Era stato lo stesso Papa Francesco, domenica 8, nell’Angelus, a benedire questa iniziativa organizzata dalla pastorale diocesana Sanitaria, dall’Unitalsi e ospitata dall’Ambasciata di Spagna presso la Santa Sede, invitando alla riflessione sul libro di Giobbe da cui sono tratte le parole che definiscono il tema della giornata di quest’anno: «Sapientia cordis.
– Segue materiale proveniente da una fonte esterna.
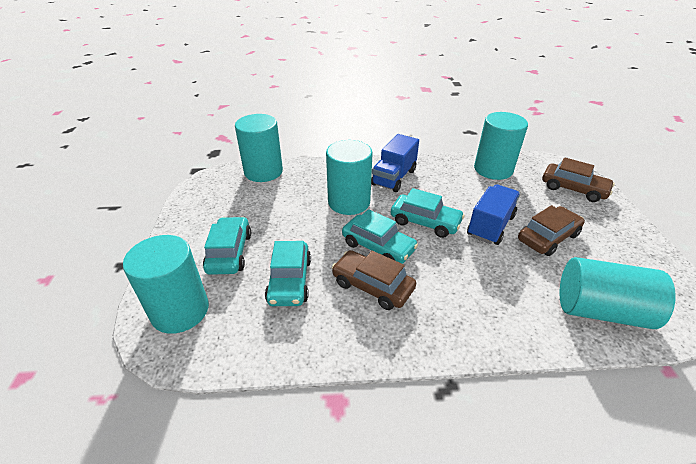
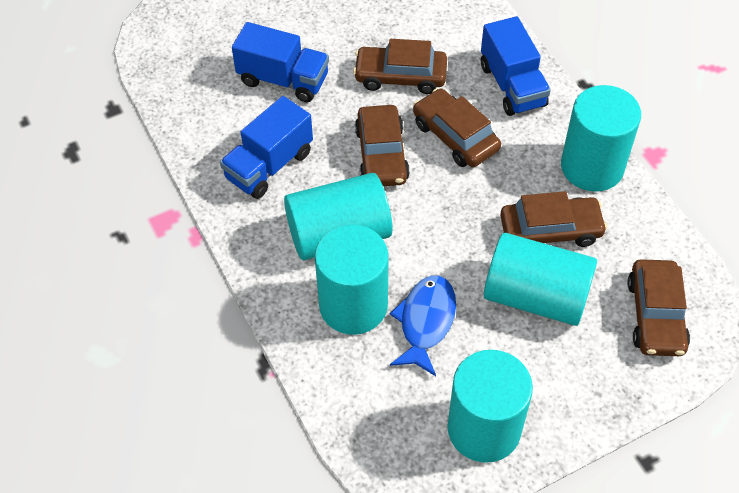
blue fish: 0 -> 1
blue truck: 2 -> 3
brown car: 3 -> 5
turquoise car: 4 -> 0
Io ero gli occhi per il cieco, ero il piede per lo zoppo». «Un invito forte – ha commentato monsignor Andrea Manto, direttore del Centro per la pastorale sanitaria del Vicariato – ad aprire gli occhi sulla diffusa “cultura dello scarto”»; così, la processione di martedì sera è stata «non solo preparazione spirituale alla festa della Madonna di Lourdes ma anche un segno per dire che siamo un popolo che cammina insieme, al passo coi più deboli».

Tanti gli anziani e i malati, davanti, a guidare il corteo, accanto a loro i volontari dell’Unitalsi: «Siamo qui – ha spiegato Andria, una delle “dame bianche” – per donare un sorriso a chi soffre e per porre l’accento sulle tante necessità in questo momento storico difficile specie per chi ha meno». La presenza della statua della Madonna di Lourdes è segno di speranza per molti: «Prego che aiuti la città e tutti i romani», ha detto Mirella, devota e parrocchiana di Sant’Andrea delle Fratte, mentre Fabio, arrivato dall’Alberone con la moglie, i figli e la suocera ha pregato non solo per sé, come fece a Lourdes tre anni fa, in seguito a un ictus, «ma anche per ciascuno: la preghiera non è mai egoista».

Per ogni mistero del Rosario, un’invocazione e un’intenzione particolari: per le mamme in attesa, per i volontari che curano i malati, per le madri coraggio che hanno dei figli disabili, per le famiglie che educano alla fede, per i giovani che di quella fede sono alla ricerca. Nel corso della veglia, poi, monsignor Leuzzi ha ricordato come l’amore debba essere sempre disinteressato, come quello di Maria: «Lourdes e il suo mistero – ha detto – ci ricordano che Dio ci ama senza contropartita». Non bisogna temere la nostra imperfezione ma «ricordare che Lui ci dà senza aspettarsi nulla – ha continuato -, e la Giornata del malato non può che essere un monito in questo senso: il Signore ci ama senza condizioni».